What you are asked to do → How many lines in the records below include "items"? Answer with the number only.

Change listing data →
····················

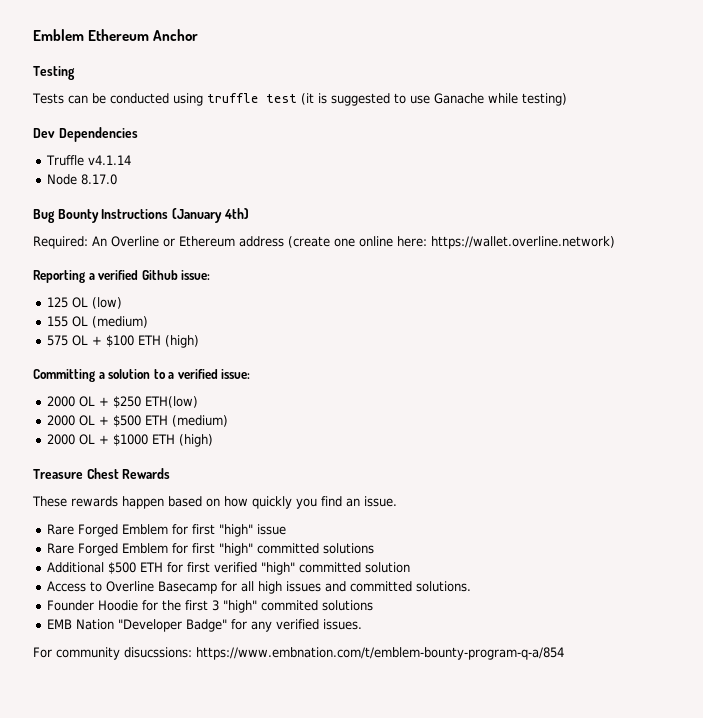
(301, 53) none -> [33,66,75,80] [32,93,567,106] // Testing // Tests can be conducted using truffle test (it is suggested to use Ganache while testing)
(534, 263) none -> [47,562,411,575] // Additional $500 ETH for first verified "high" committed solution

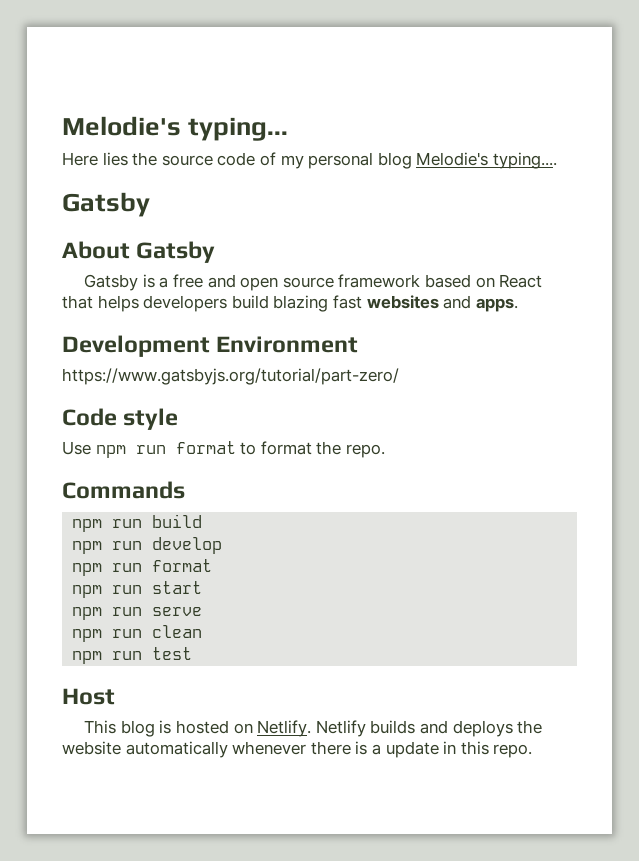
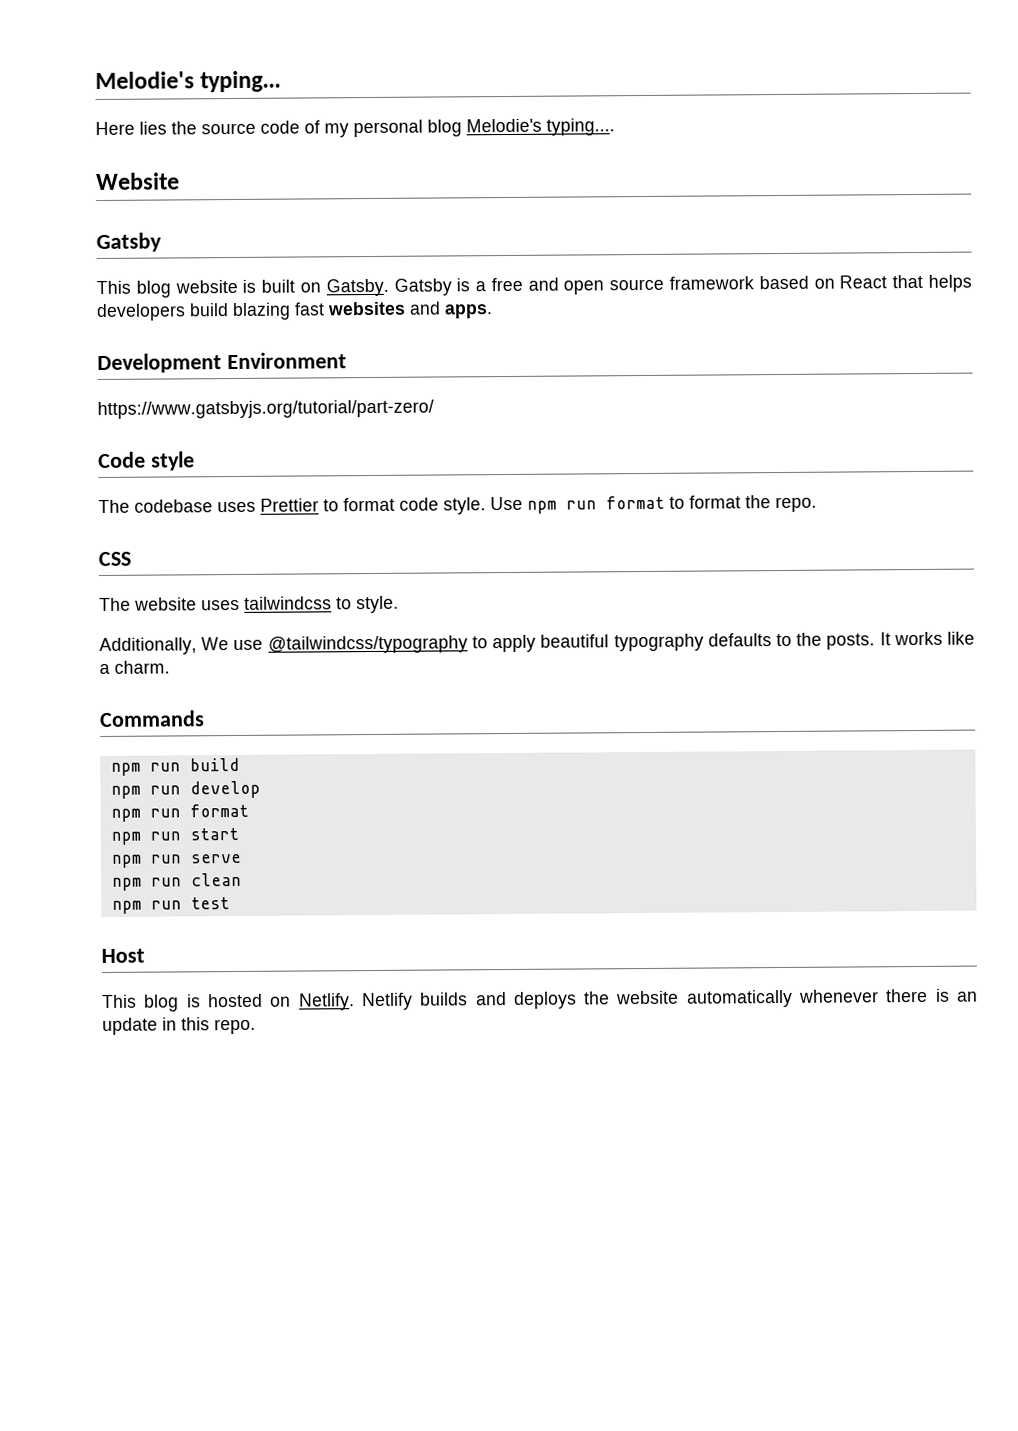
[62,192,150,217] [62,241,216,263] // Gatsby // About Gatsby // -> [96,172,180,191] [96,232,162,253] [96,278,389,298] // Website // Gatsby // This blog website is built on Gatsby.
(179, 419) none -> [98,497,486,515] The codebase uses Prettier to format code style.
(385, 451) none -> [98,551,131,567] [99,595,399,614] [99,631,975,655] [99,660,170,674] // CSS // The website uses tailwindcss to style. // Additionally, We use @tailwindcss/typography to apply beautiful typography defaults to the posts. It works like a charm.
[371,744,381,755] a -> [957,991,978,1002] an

····················

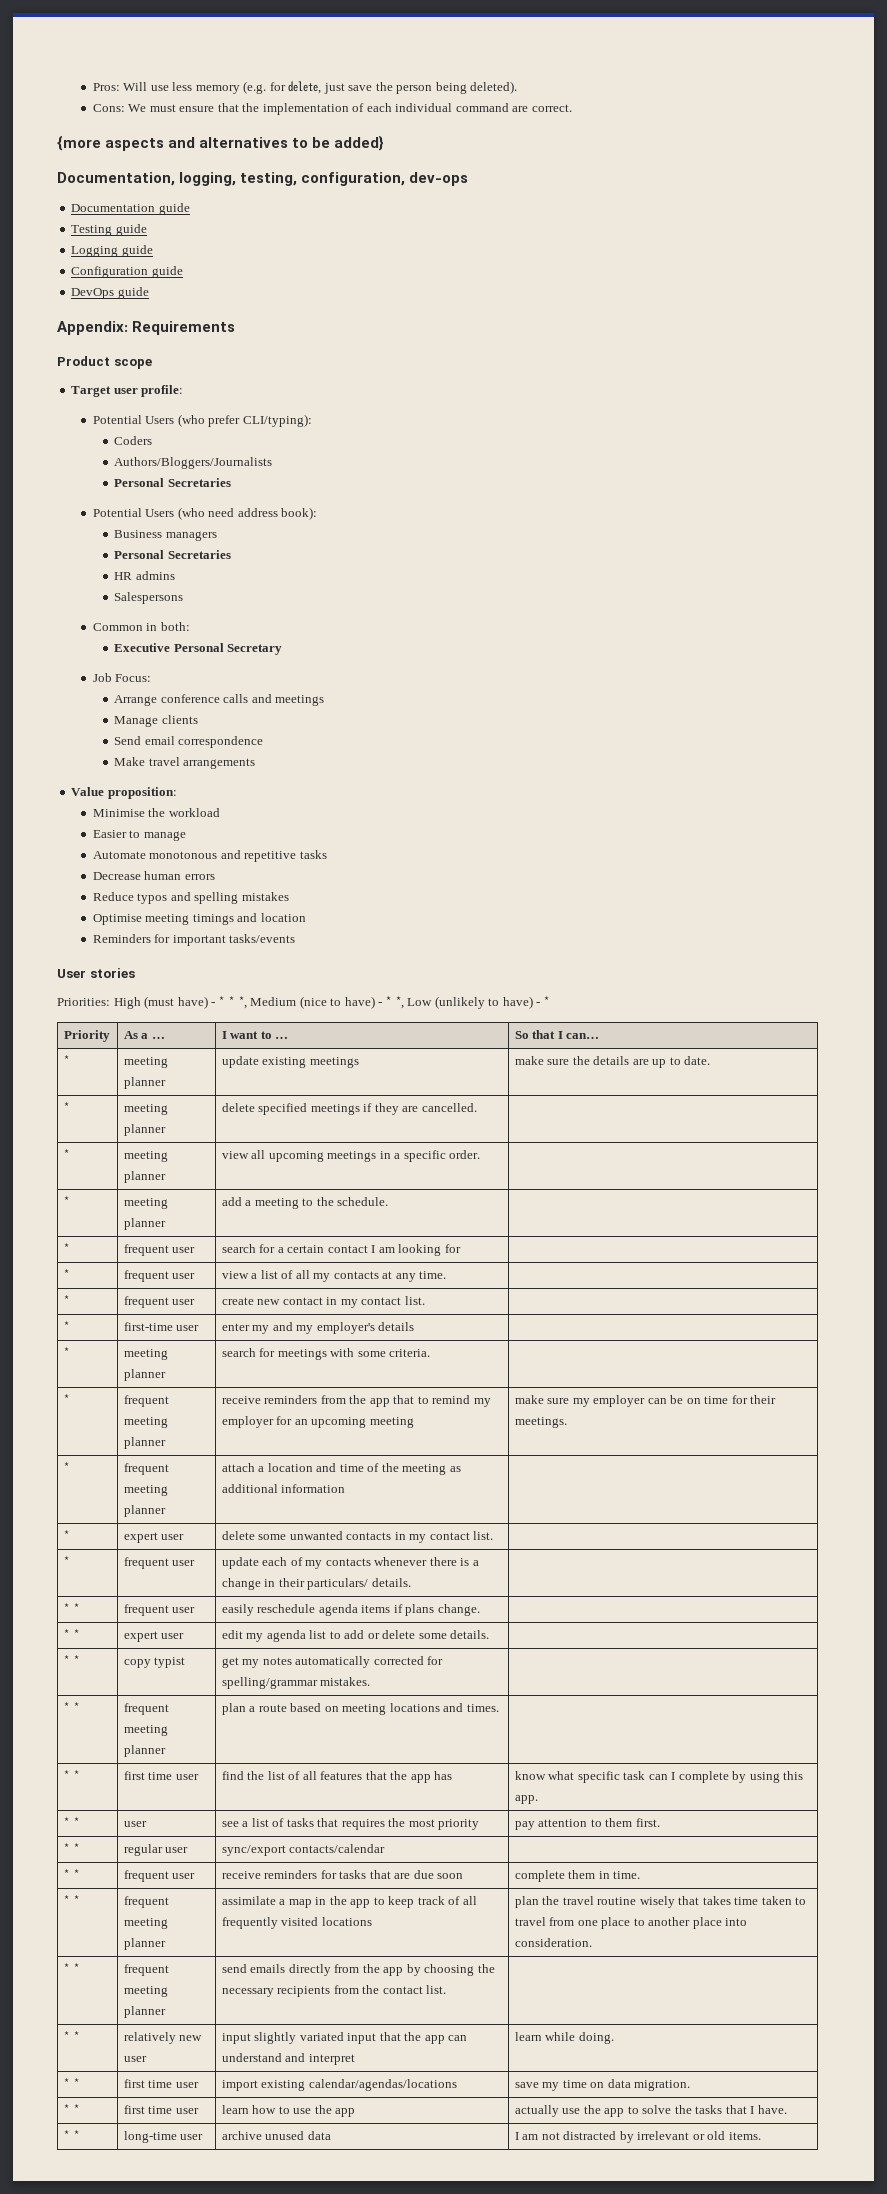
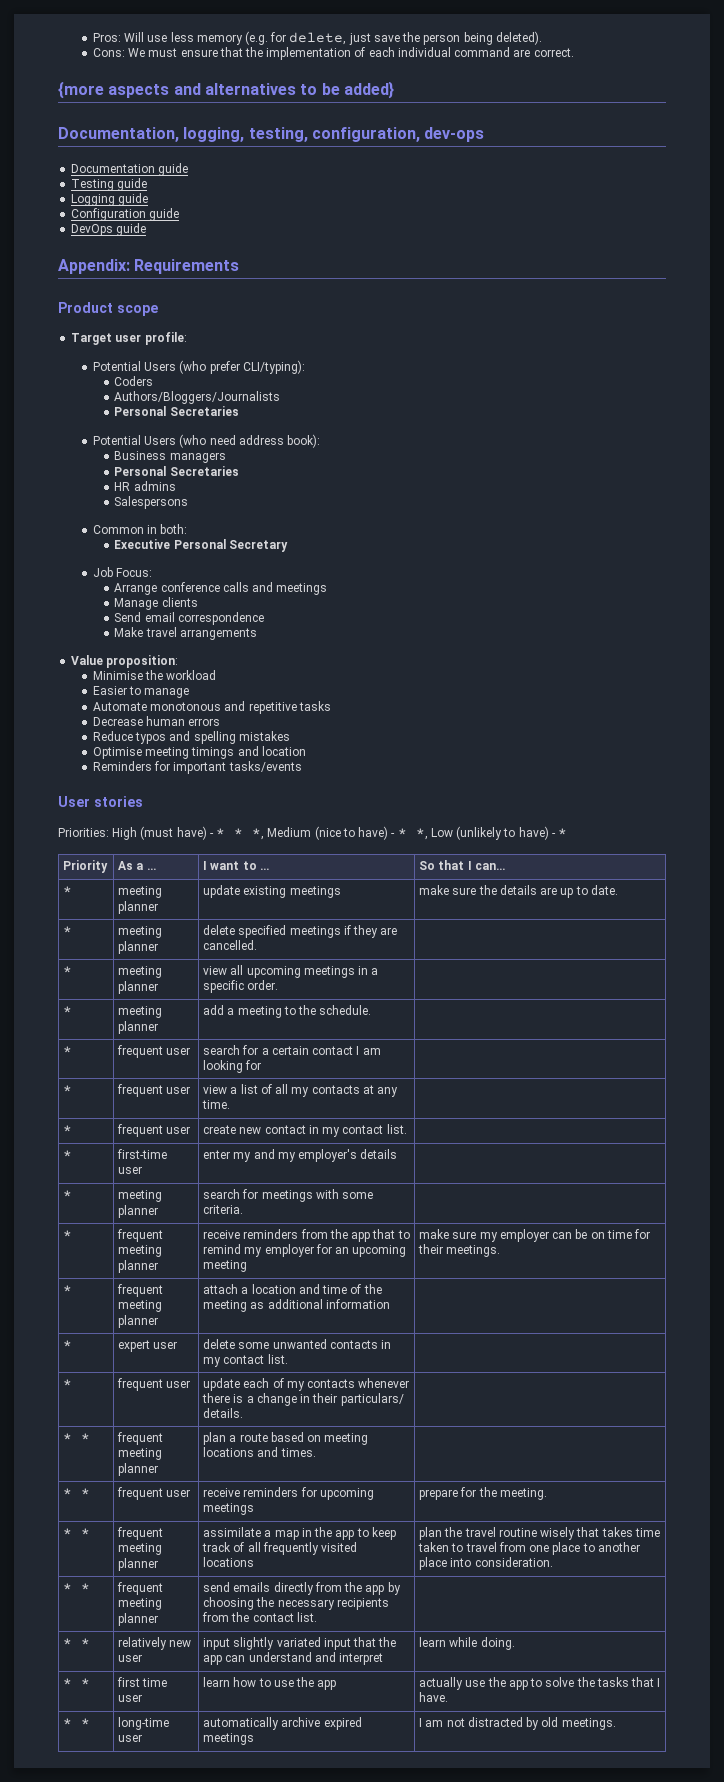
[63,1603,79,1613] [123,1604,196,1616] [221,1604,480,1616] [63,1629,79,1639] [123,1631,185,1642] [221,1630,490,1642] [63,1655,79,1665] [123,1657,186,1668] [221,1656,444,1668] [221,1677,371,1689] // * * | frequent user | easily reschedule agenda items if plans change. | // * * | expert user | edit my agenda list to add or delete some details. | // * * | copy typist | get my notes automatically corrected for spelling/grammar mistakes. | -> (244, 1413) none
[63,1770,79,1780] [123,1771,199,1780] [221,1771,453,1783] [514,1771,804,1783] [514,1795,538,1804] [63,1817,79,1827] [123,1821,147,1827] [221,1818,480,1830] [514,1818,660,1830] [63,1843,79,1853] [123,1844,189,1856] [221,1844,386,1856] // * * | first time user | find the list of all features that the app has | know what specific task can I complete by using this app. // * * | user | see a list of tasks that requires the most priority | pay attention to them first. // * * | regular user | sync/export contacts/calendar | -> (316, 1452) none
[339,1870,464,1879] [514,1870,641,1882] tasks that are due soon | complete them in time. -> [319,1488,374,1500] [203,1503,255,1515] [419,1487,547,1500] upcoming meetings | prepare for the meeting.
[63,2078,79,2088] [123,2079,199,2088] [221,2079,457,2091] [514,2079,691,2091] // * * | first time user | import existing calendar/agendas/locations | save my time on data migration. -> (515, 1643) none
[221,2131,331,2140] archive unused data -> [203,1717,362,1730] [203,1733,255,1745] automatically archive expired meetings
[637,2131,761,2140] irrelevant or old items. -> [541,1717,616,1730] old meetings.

····················

Task answer → 2